Retome o texto sobre Nuremberga e continue-o a partir da última frase apresentada.

Bloco de texto>
= = = = =

Nuremberga. Não há assim tantas cidades no mundo cujo nome se associa, imediatamente, a um acontecimento específico da História. Nuremberga. Julgamentos de Nuremberga. Segunda Guerra Mundial. A cidade sabe que o peso da História permanece sobre os seus ombros e os seus habitantes não parecem particularmente confortáveis em falar sobre esse período do seu passado. Mas não o varreram para debaixo do tapete. E o Centro de Documentação, que exibe em permanência, a exposição Fascinação e Terror, sobre a ascensão de Hitler ao poder e a sua relação com Nuremberga, é um dos melhores exemplos disso. “Sentimo-nos responsáveis, por isso o Centro de Documentação é tão importante”, diz Wolfram Zilk, director de Relações Públicas do Turismo da cidade.
Wolfram está sentado no Passeio dos Artesãos, um espaço de restaurantes e lojas que abriu nas muralhas de Nuremberga, em 1971, com a intenção de se manter apenas durante um ano. Hoje ainda lá está e entre brinquedos, o tradicional pão de mel e as bolachas de gengibre, também é possível comer as típicas linguiças da cidade. São pequenas e assemelham-se a dedos longos. Pedimos seis, porque é o número mínimo vendido pelo restaurante. “Não, vão ser precisas oito”, diz, confiante, Wolfram — e tem razão.
O Passeio dos Artesãos encontra-se numa das portas da antiga muralha, a Porta das Mulheres, e de uma das torres redondas que ainda permanecem de pé. Dali sai a König Strasse, o caminho favorito para ficar a conhecer o centro histórico em pouco tempo. Ou o que resta dele.

= = = = =

[Entradas guardadas]

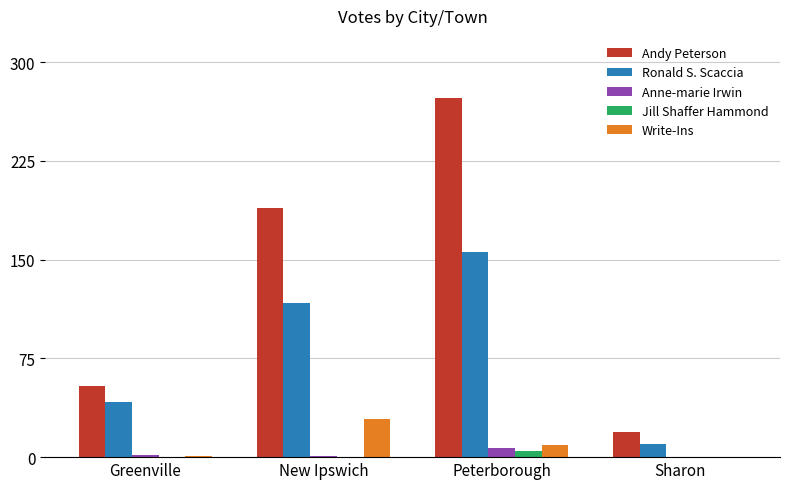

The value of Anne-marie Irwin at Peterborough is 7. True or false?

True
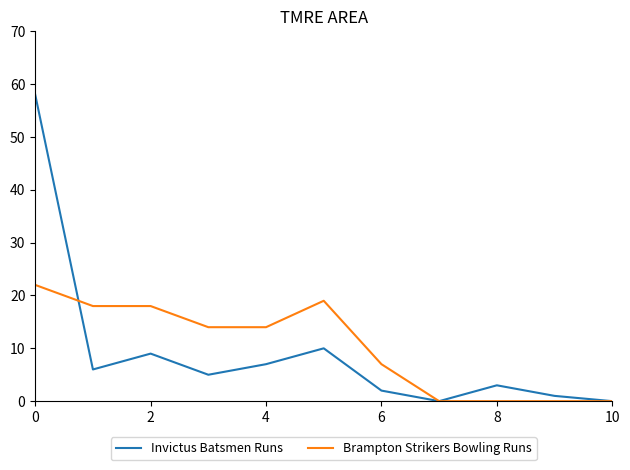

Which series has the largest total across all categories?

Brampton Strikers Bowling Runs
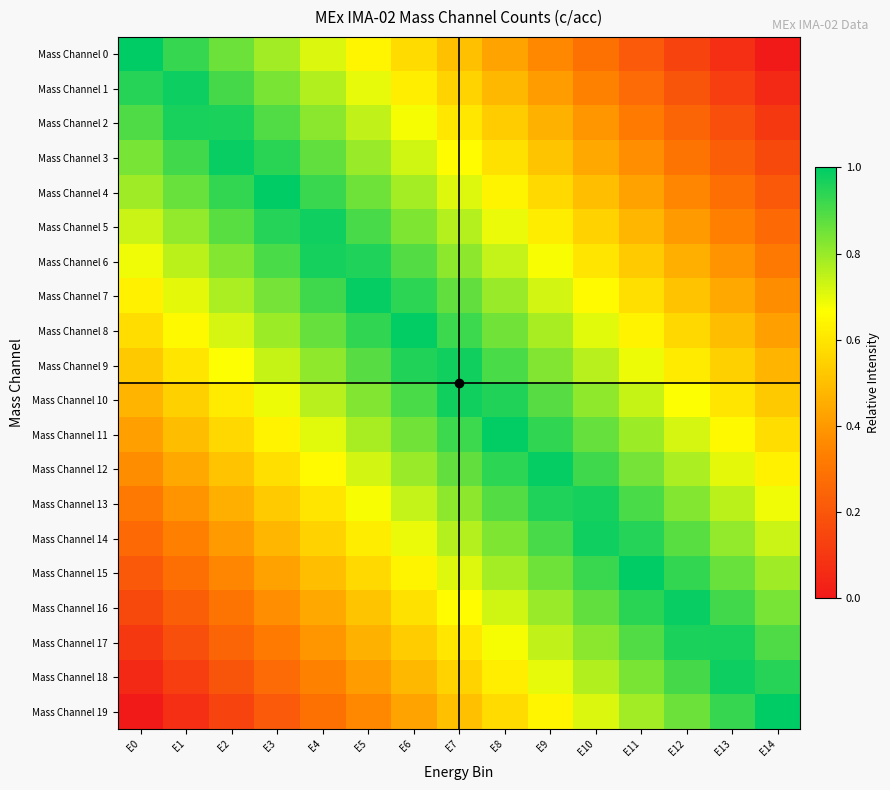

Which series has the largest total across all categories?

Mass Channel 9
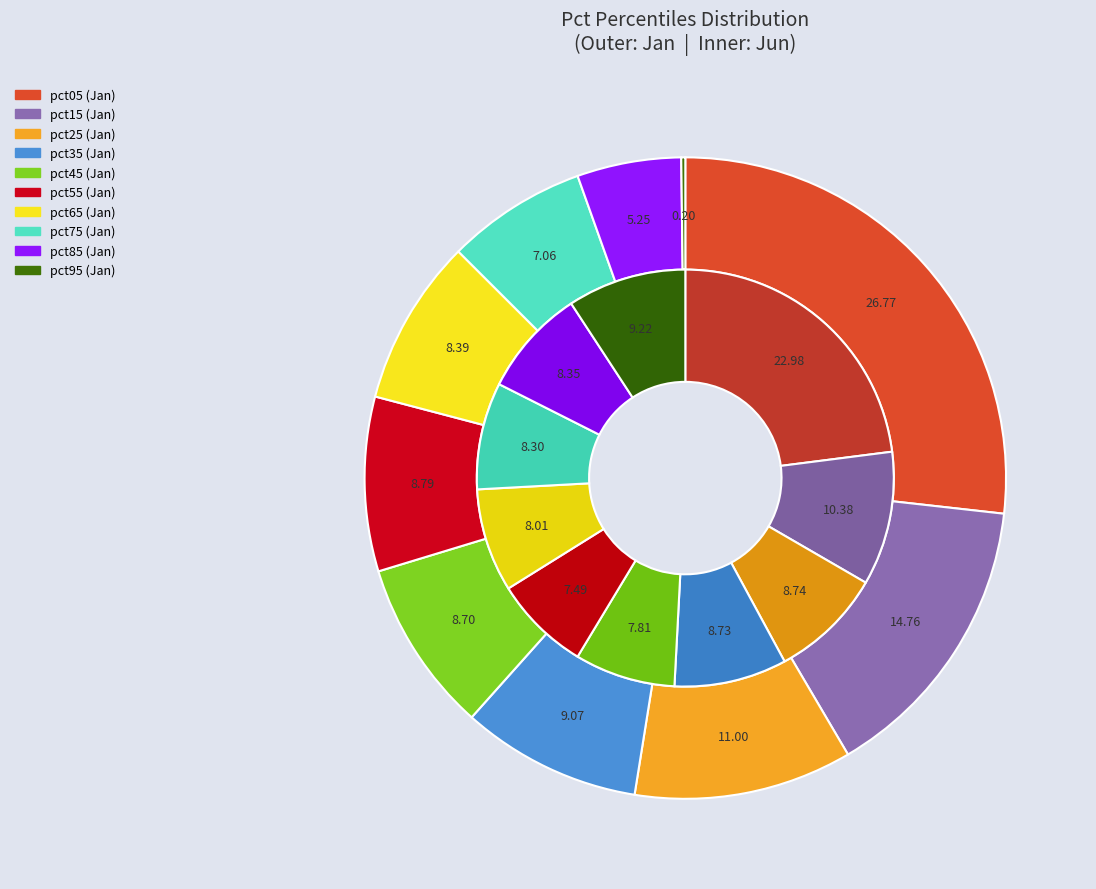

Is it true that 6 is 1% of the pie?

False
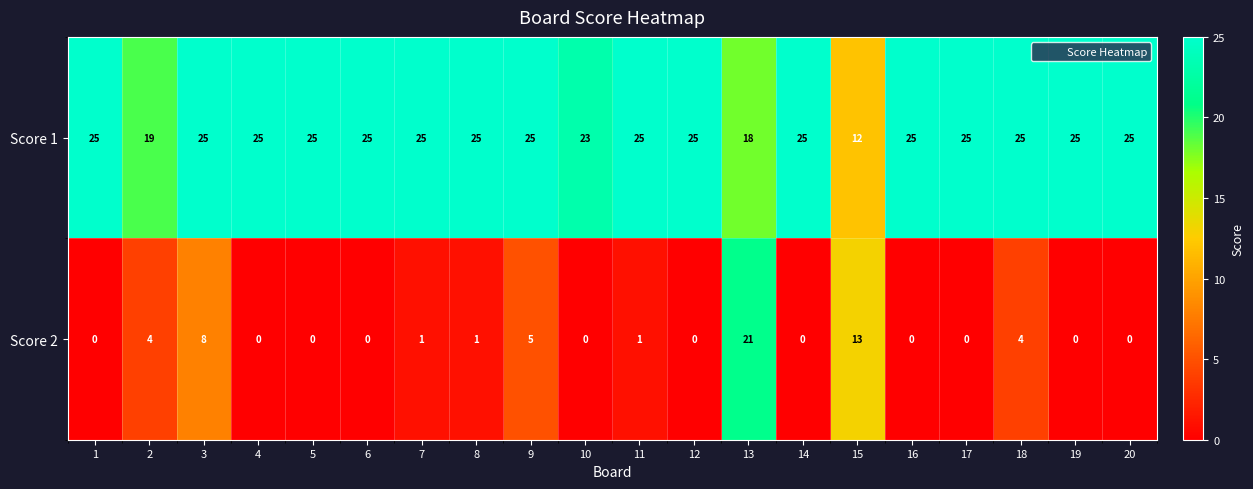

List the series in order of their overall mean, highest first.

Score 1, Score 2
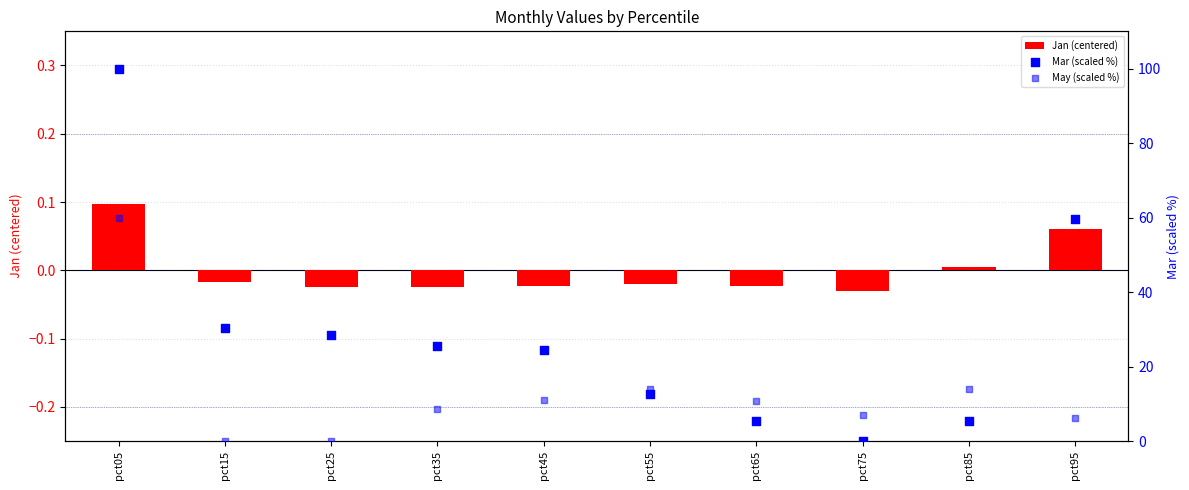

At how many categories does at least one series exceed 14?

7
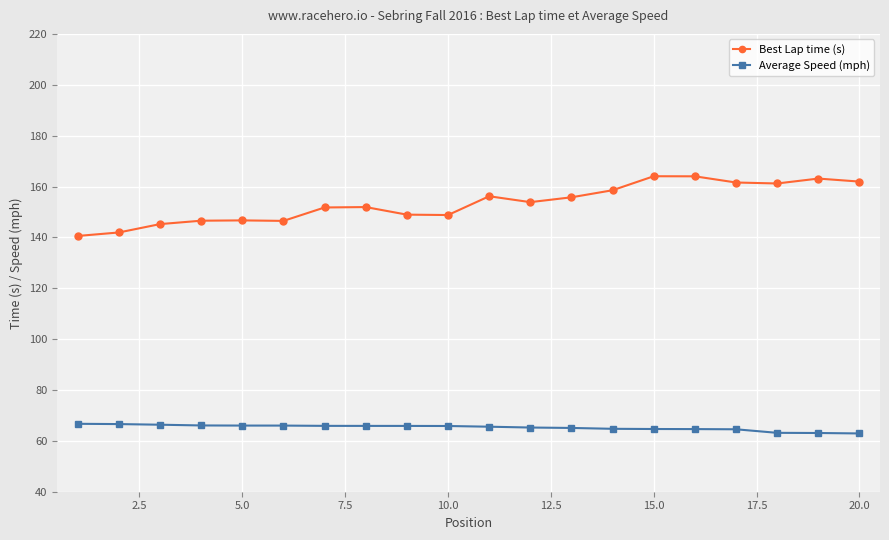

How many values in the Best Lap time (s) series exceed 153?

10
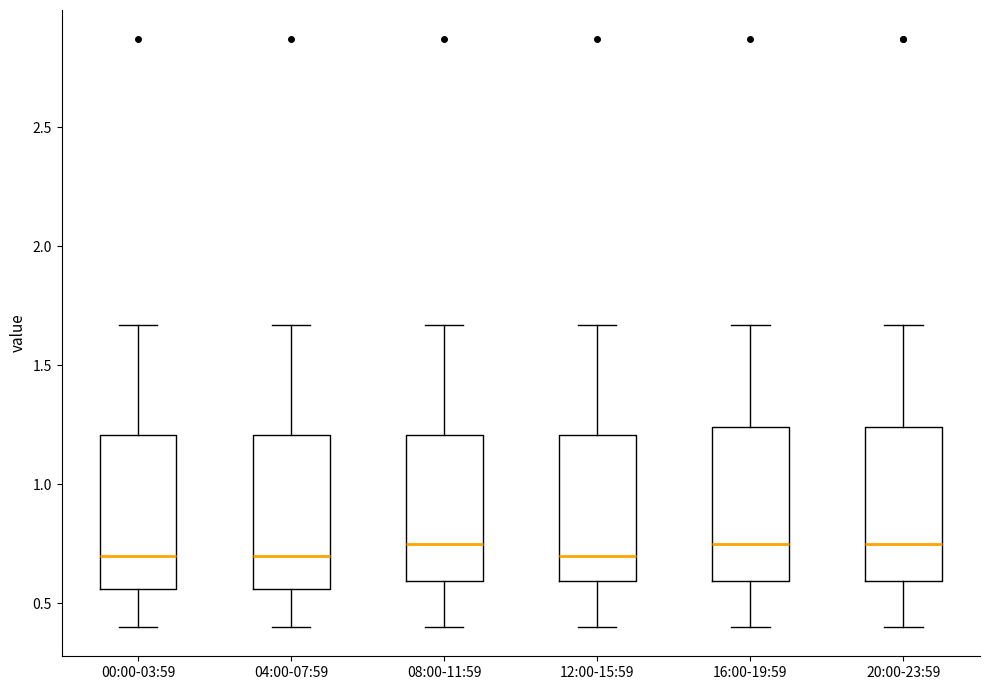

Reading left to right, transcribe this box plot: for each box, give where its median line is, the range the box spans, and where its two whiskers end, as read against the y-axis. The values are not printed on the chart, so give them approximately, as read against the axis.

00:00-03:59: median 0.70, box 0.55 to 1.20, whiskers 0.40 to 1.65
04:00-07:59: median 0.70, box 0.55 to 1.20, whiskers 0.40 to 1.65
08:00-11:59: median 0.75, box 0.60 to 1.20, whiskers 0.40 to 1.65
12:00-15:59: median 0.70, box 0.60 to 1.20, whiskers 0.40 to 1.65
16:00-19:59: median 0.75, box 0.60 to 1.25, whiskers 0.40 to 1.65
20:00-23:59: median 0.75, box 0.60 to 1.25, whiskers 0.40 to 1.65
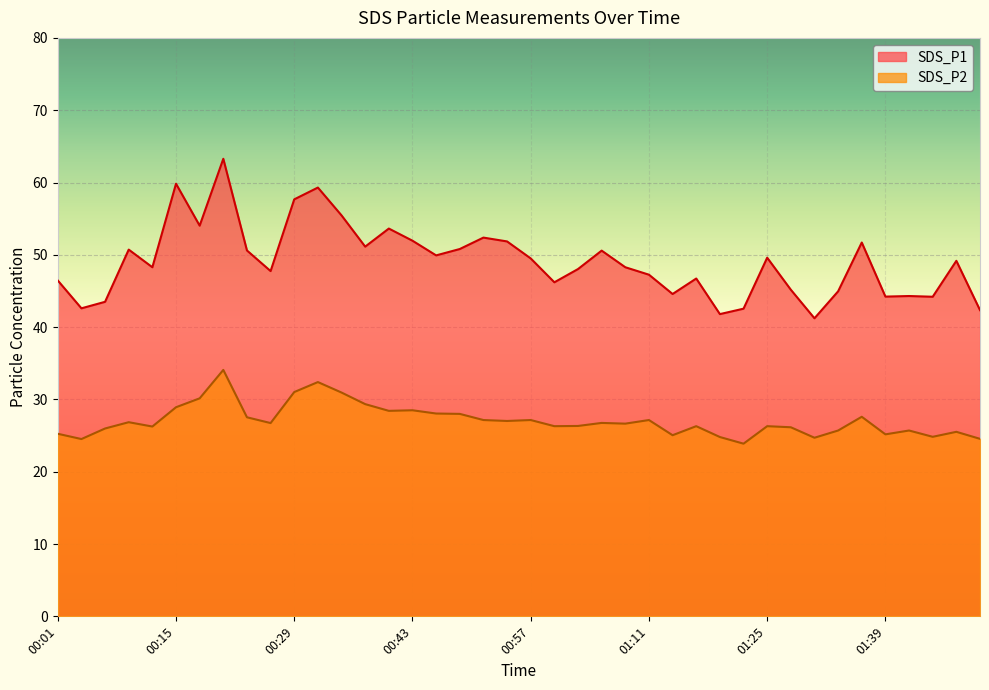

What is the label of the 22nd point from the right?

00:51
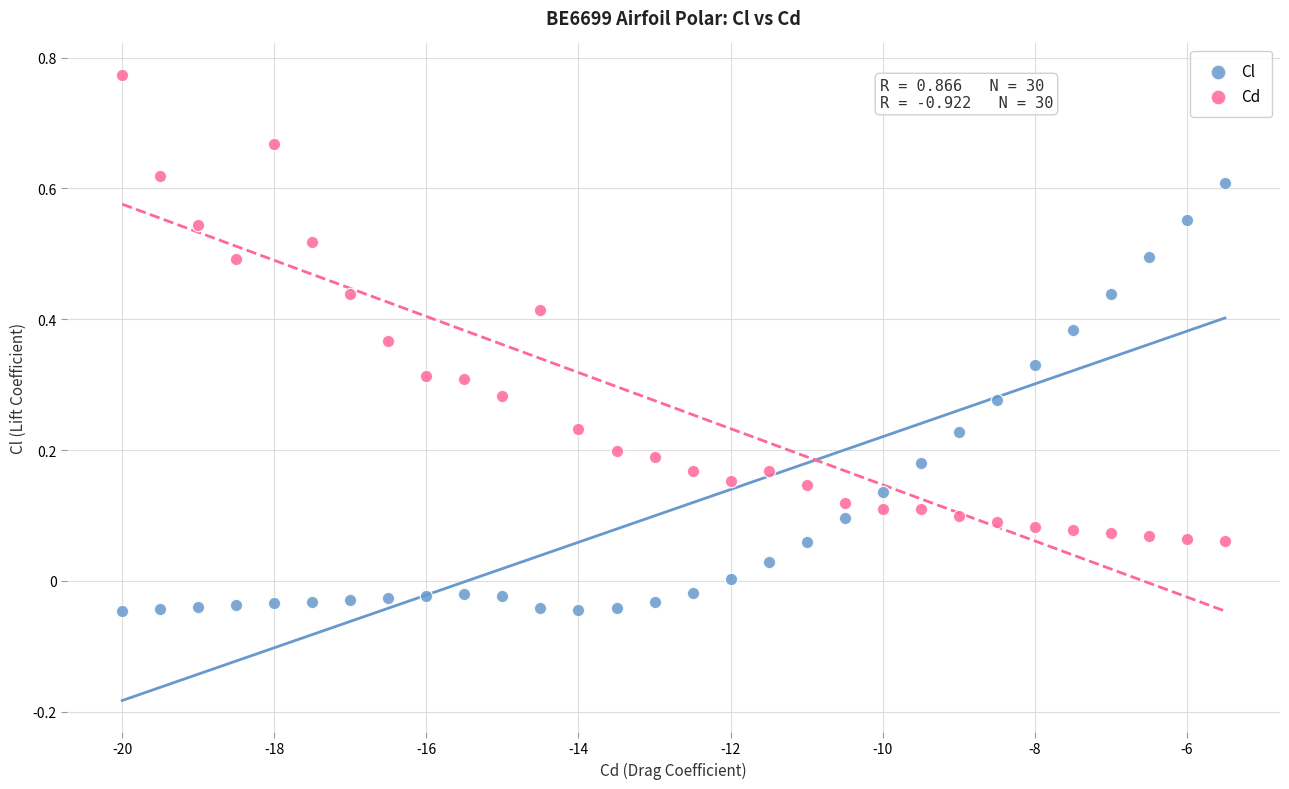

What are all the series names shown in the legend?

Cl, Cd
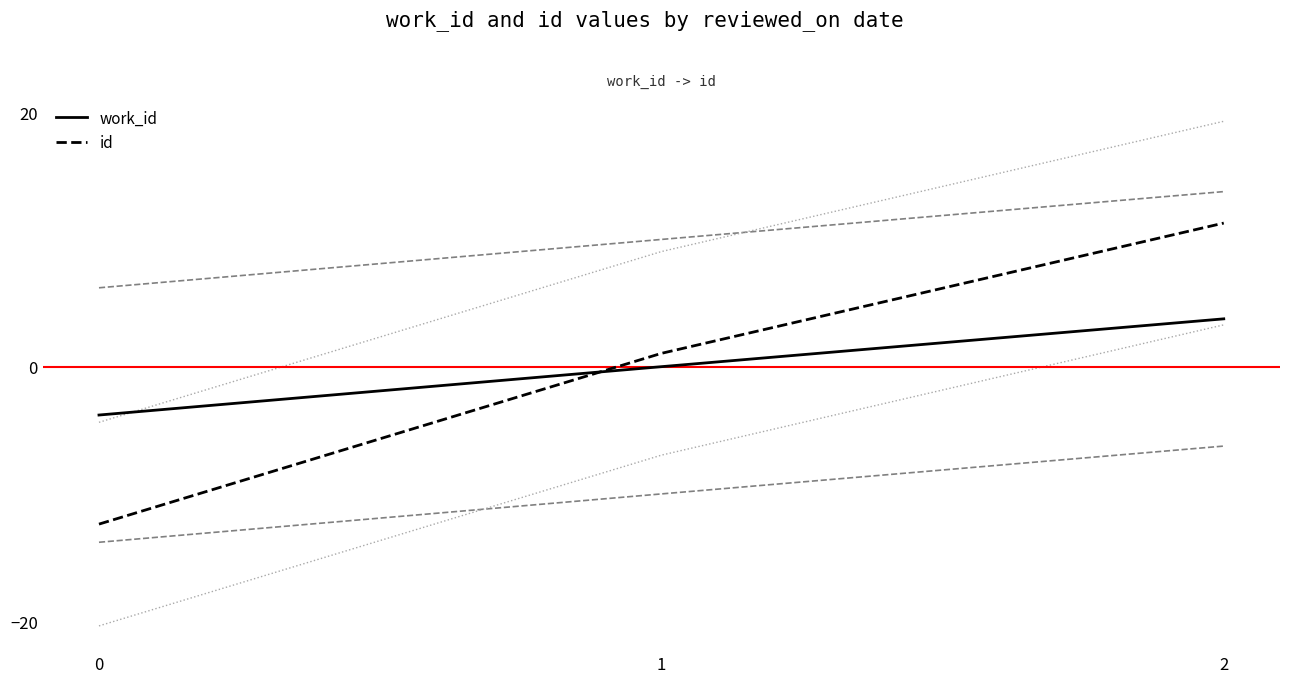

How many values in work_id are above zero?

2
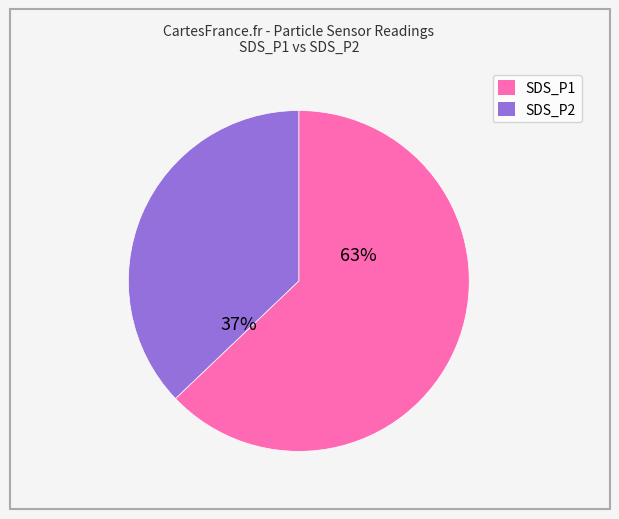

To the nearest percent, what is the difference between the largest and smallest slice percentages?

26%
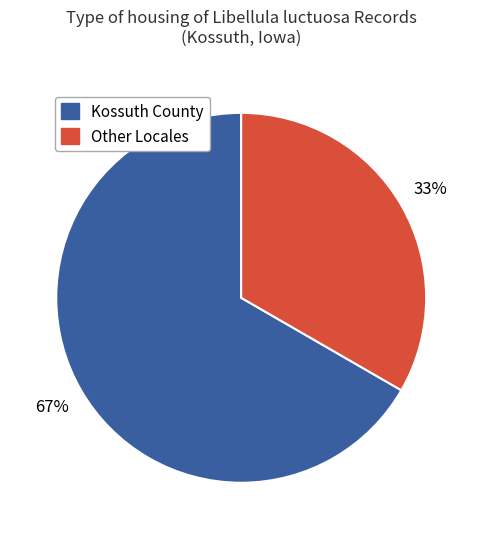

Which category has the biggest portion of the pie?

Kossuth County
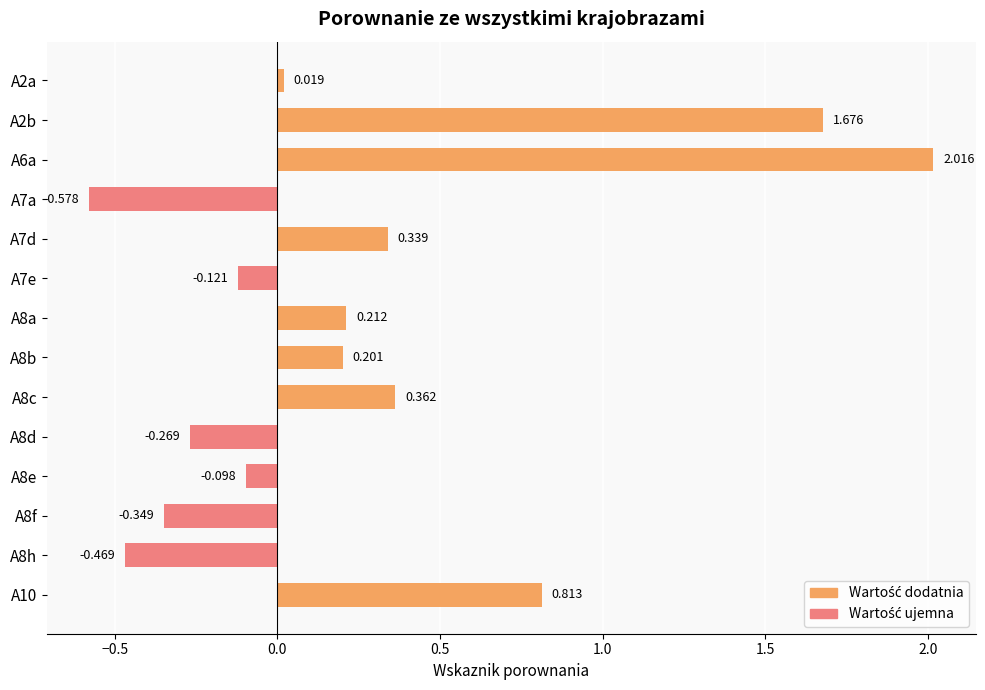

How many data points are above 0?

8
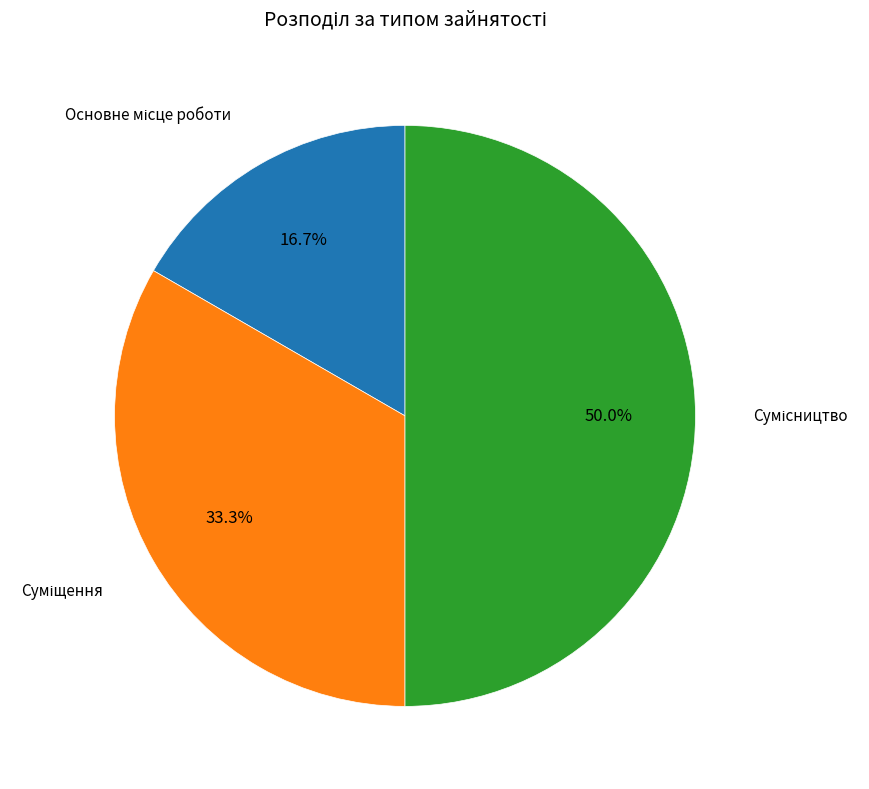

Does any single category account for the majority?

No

= = = = =

Resposta>
Hitler escolheu Nuremberga como a Cidade dos Congressos do Partido Nacional-Socialista e sonhou construir ali um imenso complexo de edifícios que albergasse esse evento anual, servindo, ao mesmo tempo, como testemunho da supremacia do seu regime. Albert Speer foi o responsável pelo desenho do complexo global, que incluía a tribuna do Parque Zeppelin, a Grande Estrada, com 60 metros de largura e dois quilómetros de comprimento, e que está alinhada com o castelo de Nuremberga, o estádio municipal, o Estádio Alemão (um edifício monstruoso que poderia sentar 400 mil espectadores, mas cuja construção nunca passou das fundações) e, entre outros espaços, o Centro de Congressos, que não foi concluído e onde está hoje instalado o Centro de Documentação. Nuremberga recebeu Hitler de braços abertos e pagou cara essa amizade. O centro da cidade foi intensamente bombardeado em 1945 e cerca de 90% dos seus edifícios foram destruídos.
No pós-guerra chegou a considerar-se a hipótese de não reconstruir a cidade, deixando-a como uma memória do horror da guerra. Nuremberga, contudo, haveria de ser reconstruída, embora se tenha optado por reabilitar apenas os edifícios mais emblemáticos. Seguindo pela Königstrasse, por exemplo, encontra-se a monumental Igreja de São Lourenço, cuja construção se iniciou em 1250. Fotografias a preto e branco do tempo do centro histórico do pós-guerra mostram que da enorme estrutura apenas sobreviveu a fachada gótica com as suas duas torres.
A Igreja de São Lourenço, assim como a Igreja de São Sebaldo, que também foi seriamente afectada pelos bombardeamentos, nasceram como igrejas católicas, mas tornaram-se luteranas no século XVI. Contudo, no interior de ambas estão todas as imagens religiosas alheias ao luteranismo e típicas do cristianismo. Mireille Markus-Toth, que é a nossa guia do centro histórico, explica: “As imagens foram feitas a pedido das famílias ricas da cidade e são obras de arte, pelo que, quando as igrejas passaram a ser luteranas, as pessoas não quiseram que elas fossem retiradas. Decidiu-se que continuariam nas igrejas, não como elementos de adoração mas como esculturas, só para apreciar.”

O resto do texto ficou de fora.